Drexel Criticized for Noam Chomsky Honor

The left-wing scholar and activist said to have virulent views on Israel.

Noam Chomsky (AP Photo/Nader Daoud)

Noam Chomsky (AP Photo/Nader Daoud)

Drexel University is under continuing criticism from Jewish groups for awarding an honorary degree to left-wing scholar and activist Noam Chomsky during its mid-June graduation ceremonies.

Chomsky, critics say, has been a virulent and unfair critic of Israel.

“Chomsky has seldom missed an opportunity to author a screed against Israel,” Abraham Miller, a senior fellow with the Salomon Center for American Jewish Thought, wrote last week in an essay that has been carried in The Jewish Exponent and the Algemeiner.

Chomsky, 86, a linguist at MIT, is Jewish. His own website features him among “famous Jews who have opposed Israel,” along with this quote: “In the Occupied Territories, what Israel is doing is much worse than apartheid. To call it apartheid is a gift to Israel, at least if by ‘apartheid’ you mean South African-style apartheid. What’s happening in the Occupied Territories is much worse.”

He was honored — and was speaker — during Drexel’s June 12 ceremony for master’s graduates in the Westphal College of Media Arts & Design, School of Education, LeBow College of Business and Goodwin College of Professional Studies. Philadelphia Police Commissioner Charles Ramsey was also honored at that particular ceremony.
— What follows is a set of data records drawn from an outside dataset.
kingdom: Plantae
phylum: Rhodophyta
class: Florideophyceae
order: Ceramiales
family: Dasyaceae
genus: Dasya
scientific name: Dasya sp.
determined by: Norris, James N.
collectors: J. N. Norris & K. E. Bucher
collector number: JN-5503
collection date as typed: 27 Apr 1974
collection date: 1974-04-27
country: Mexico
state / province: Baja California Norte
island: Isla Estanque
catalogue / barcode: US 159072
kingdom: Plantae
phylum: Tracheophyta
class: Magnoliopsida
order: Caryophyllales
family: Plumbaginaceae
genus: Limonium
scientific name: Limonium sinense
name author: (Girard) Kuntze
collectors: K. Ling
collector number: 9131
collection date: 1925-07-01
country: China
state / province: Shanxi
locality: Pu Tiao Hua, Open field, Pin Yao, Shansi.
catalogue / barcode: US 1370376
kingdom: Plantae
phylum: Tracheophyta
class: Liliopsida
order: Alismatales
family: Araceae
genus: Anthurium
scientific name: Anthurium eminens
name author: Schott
The address can be seen in the video below, starting around the 1-hour-seven-minute mark:

Chomsky made no mention of Israel in the speech, instead spending a few minutes warning about the dangers of climate change. Species extinction is taking place at the same rate as 65 million year ago, he said, when an asteroid hit the earth. “The difference is, we’re the asteroid,” Chomsky said.

“Your generation faces an extraordinary challenge,” Chomsky told the graduating students. “The challenge cannot be evaded or even deferred.”

The criticism has continued.

“Chomsky’s far leftist world view does not permit facts to get in the way. His positions sound remarkably like those of other leftist Jews, who, given a choice between their political ideology and their Jewish heritage, eagerly lacerate their heritage to embrace their politics,” Miller wrote. “Chomsky claims the brutal Hezbollah as a moderate force for peace, just as he showcases the Palestine Liberation Organization, ignoring their glorification of terror against innocent Israelis, their saturation of their people with propaganda that justifies the killing of innocents, and their corruption that prevents the creation of an economically viable and decent society.”

He suggest that Drexel donors take their money elsewhere. “The public now knows what Drexel stands for,” Miller wrote, “and the same freedom that Drexel exercises, Drexel’s donors are also free to exercise by voting with their pocketbooks.”

The Jewish Press reported that some alumni are upset with the university.

“As a Jewish Dragon I am deeply offended that the university would associate itself with such an unabashed anti-Semite,” one alum told the website. “The beliefs and virtues of the current Jewish student body are threatened by this overt display of approval for Chomsky’s hate speech.”

“The awarding of honorary degrees does not in any way indicate endorsement of a recipient’s opinions,” Niki Gianakaris, the university’s director of media relations, said in an emailed comment to JNS.org, “As a scientist, Chomsky’s work is at the forefront of his discipline, and he is often described as the ‘father of modern linguistics.’ As a political philosopher and activist, he is widely read and debated, especially with regard to U.S. and Israeli foreign policy. He has been voted the ‘world’s top public intellectual’ in a poll by the magazines Foreign Policy and Prospect.”

Opponents say they have collected thousands of names of opposition, which were delivered to Drexel on Monday.